Adapula pengalaman dalam penemuan buku yang masih diingat Anton hingga saat ini. Misalnya untuk mendapatkan buku seperti Madilog harus berjuang habis-habisan. Ada juga bukunya Hitler yang Mein Kampf atau ketika mendapatkan buku tentang Bandung tahun’30 kan sangat susah didapatkannya. Menurutnya pun ada hal yang susah ditebak dalam penemuan buku tersebut.
“Susahnya seperti ketika tiba-tiba sedang main ke Palasari Bandung gak peranh dapat apa-apa, tapi tiba-tiba sekali dapat banyak duitnya gak punya. Jadi memang biasanya suka ada kasus kayak begitu. Kadang juga saya selalu ngutang dulu. Kadang kalau ada duit tapi barangnya terlalu mahal juga pilihan saya, ya, hanya pasarah saja,” tutur Anton mengisahkan susahnya menyelamatkan buku.
Sistem peminjaman buku di Batoe Api terbilang mudah sekaligus murah. Hingga tulisan ini ditulis, Anton tetap memeberikan tarif 3000 rupiah per satu buku peminjaman. Ditambah, pengunjung bisa memperpanjang peminjaman melalui chat atau datang langsung. Di sisi lain, ada juga pengunjung yang dalam satu kasus lupa atau tidak membayar tarif peminjaman. Denda pun tentunya diberikan, apabila lewat satu hari terkena denda 1000 rupiah.
“Kayak kemarin ada yang misalnya hilang buku dari Pramoedya Ananta Noer yang diambil dosennya di kampus. Terus pas dia mau beli lagi harganya satu juta rupiah. Ya, saya kompromi saja karena gak tega juga dan jadi setengahnya. Berarti Cuma 500 ribu. Kompromi segitu juga itu saya suruh cicil berbulan-bulan,” ujar Anton.
Ritual pembakaran buku
Demi melihat kilas balik Batoe Api sebelum menjadi tempat singgah untuk membaca dan meminjam. Ada satu kasus yang mungkin dapat mendefinisikan arti Batoe Api yang berapi-api, yaitu ritual pembakaran buku.
Acara ini Ia adakan dengan anak Jurnalistik di lapangan Fikom Unpad. Kala Jatinangor masih sepi, Ia jalan kaki membawa karung berisikan buku layaknya Sinter Claus dari Batoe Api ke Fikom. Di momen pembakaran, mereka memakai topeng dan jubah gitu. Anton sendiri mengaku mengawasi dari jauh.

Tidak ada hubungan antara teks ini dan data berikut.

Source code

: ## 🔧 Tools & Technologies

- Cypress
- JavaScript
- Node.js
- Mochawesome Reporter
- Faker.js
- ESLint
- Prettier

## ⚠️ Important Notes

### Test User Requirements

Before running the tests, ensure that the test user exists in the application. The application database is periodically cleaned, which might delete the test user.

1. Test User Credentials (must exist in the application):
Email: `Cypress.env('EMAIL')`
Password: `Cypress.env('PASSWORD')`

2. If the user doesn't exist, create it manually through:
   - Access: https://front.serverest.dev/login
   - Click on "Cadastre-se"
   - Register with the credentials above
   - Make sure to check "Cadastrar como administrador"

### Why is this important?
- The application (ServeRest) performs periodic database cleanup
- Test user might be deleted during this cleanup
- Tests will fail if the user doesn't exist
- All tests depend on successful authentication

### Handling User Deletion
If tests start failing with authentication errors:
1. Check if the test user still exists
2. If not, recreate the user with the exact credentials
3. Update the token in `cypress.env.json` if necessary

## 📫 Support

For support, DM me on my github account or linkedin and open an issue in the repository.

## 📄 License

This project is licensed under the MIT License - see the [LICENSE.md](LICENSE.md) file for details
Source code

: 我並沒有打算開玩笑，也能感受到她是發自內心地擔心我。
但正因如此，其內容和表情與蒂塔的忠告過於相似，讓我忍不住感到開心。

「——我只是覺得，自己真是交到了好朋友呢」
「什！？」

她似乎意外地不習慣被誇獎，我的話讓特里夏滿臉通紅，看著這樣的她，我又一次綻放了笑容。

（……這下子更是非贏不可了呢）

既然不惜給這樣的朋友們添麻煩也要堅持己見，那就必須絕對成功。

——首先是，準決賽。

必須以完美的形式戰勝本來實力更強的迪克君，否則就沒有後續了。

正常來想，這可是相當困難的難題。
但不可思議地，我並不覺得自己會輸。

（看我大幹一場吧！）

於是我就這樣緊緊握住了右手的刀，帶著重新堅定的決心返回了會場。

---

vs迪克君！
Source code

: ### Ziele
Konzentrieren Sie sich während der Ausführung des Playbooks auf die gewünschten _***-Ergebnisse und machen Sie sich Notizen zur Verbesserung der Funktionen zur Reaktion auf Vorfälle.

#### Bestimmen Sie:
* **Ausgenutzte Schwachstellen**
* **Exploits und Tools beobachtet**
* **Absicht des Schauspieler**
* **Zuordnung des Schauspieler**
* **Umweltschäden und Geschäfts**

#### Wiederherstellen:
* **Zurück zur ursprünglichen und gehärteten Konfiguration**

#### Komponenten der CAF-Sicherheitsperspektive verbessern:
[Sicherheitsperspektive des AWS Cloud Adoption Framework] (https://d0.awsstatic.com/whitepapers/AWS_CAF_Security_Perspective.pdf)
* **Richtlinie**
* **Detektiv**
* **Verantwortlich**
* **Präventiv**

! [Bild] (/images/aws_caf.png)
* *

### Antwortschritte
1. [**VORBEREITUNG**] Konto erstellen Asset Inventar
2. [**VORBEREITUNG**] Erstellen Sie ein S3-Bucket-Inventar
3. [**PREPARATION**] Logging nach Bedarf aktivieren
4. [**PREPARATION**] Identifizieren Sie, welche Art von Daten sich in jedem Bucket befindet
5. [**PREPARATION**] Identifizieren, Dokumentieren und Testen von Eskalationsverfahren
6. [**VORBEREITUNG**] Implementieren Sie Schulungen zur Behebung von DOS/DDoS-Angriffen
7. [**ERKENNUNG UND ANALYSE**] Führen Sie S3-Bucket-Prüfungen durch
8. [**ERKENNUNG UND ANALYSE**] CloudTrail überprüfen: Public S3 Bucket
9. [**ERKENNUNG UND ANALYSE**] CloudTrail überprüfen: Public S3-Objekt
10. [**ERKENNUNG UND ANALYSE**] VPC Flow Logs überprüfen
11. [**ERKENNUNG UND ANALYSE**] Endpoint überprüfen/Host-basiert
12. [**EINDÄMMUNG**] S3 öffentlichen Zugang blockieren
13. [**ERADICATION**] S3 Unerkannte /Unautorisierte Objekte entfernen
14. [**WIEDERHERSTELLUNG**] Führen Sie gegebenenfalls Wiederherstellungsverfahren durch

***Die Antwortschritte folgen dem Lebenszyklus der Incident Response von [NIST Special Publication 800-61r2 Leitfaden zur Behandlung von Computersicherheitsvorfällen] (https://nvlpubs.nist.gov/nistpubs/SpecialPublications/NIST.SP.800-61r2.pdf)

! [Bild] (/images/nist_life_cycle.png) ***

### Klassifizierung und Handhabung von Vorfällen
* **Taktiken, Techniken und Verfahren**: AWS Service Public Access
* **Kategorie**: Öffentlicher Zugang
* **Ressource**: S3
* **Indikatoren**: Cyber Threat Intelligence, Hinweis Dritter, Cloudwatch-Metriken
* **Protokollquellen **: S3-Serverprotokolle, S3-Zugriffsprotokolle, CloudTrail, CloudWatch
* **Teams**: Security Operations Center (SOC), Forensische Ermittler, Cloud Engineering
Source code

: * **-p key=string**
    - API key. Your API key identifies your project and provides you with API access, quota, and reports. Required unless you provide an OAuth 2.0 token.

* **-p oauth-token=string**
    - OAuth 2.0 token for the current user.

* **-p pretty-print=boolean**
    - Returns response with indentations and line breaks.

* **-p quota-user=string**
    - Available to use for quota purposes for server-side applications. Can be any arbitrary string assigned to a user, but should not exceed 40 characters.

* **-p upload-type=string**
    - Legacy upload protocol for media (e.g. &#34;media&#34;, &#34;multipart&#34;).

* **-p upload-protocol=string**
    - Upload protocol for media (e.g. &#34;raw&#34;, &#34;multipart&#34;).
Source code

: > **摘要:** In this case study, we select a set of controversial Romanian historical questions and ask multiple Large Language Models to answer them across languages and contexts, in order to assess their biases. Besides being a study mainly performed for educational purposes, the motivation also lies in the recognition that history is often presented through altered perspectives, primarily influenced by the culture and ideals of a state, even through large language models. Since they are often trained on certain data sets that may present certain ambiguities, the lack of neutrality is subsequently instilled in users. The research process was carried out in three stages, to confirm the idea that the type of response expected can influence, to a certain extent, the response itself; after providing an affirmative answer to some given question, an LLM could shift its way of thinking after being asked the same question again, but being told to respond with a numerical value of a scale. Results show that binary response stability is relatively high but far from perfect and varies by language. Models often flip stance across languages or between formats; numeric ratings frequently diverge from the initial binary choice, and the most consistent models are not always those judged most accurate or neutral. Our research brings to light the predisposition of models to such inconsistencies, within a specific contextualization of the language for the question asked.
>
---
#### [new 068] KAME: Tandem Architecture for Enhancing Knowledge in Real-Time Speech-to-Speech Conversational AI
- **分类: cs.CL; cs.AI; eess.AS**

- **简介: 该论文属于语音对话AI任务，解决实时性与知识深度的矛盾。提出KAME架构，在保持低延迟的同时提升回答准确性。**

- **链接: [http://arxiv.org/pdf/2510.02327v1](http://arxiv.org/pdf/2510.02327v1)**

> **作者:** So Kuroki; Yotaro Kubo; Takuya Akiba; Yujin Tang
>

“Latar belakang pembakaran buku ini karena waktu itu anak Jurnal bikin acara dan saya ikut. Saat itu, buku yang saya bakar dulu itu komik Jepang, Kahlil Gibran, dan Chicken Soup. Terus juga ada anak sebelah ada yang kasih kaset lagu Dewa 19. Yaudah kita bawa dan bakar semuanya,” Anton menceritakan pengalamannya.
Pasca dua minggu setelahnya, Ia mendapatkan kabar kalau acara tersebut ada yang mengetahui. Beritanya naik di media zaman dulu bernama milis. Lalu, ia membaut konferensi pers depan Batoe Api demi mengklarifikasi mengenai acara pembakaran buku tersebut.
“Sampai saat itu saya buat konferensi pers di Batoe Api. Wartawannya pun berbicara karena tau informasi dari rapat kabinet dan lain-lain. Sampai waktu itu Goenawan Muhamad Nelpon ke Unpad lalu ditampik informasinya oleh Rektorat. Padahal sudah jelas-jelas fotonya sudah terpampang di Fikom,” tambahnya.
Peradaban film dan Apresiasi
Selain itu, Batoe Api juga pernah memiliki rutinitas Nonton Bareng alias Nobar dari tahun 2001 sampai kemarin berhenti di tahun 2018.. Hal tersebut Anton lakukan demi masyarakat memahami ke dunia supaya Jatinangor yang katanya kawasan pendidikan terdapat tontonan yang beradab yang masuk akal dan apresiatif.
“Di sebelah ada Bioskop 21 yang kebanyakan juga film Amerika. Saya cuma ngasih informasi kalau di Jatinangor ada peradaban nonton yang bener versi saya,” katanya.
Hal lainnya yang membuat Anton serius dengan kegiatan Nobar ini karena ia lebih tertarik beginian (Musik, film, buku). Ia juga kecewa karena peradaban film di kuliahan pun masih ada yang dikontruksi oleh selera para dosen dan lainnya. Maka dari itu Ia menekankan pentingnya pemahaman tentang film karena untuk nonton film bagus harus nonton film jelek dulu.
“Misalnya di anak Sastra Indonesia ada mata kuliah film Indonesia. Kan kalau pemahaman film gak ujug-ujug turun dari langit, harusnya ada pemahaman tentang film global dulu kayak apa. Misalnya ada ekspresi-ekspresi di film Jerman, ada realisme di Italia, pemahaman film avant-garde, dan novel-novel Prancis,” saranya.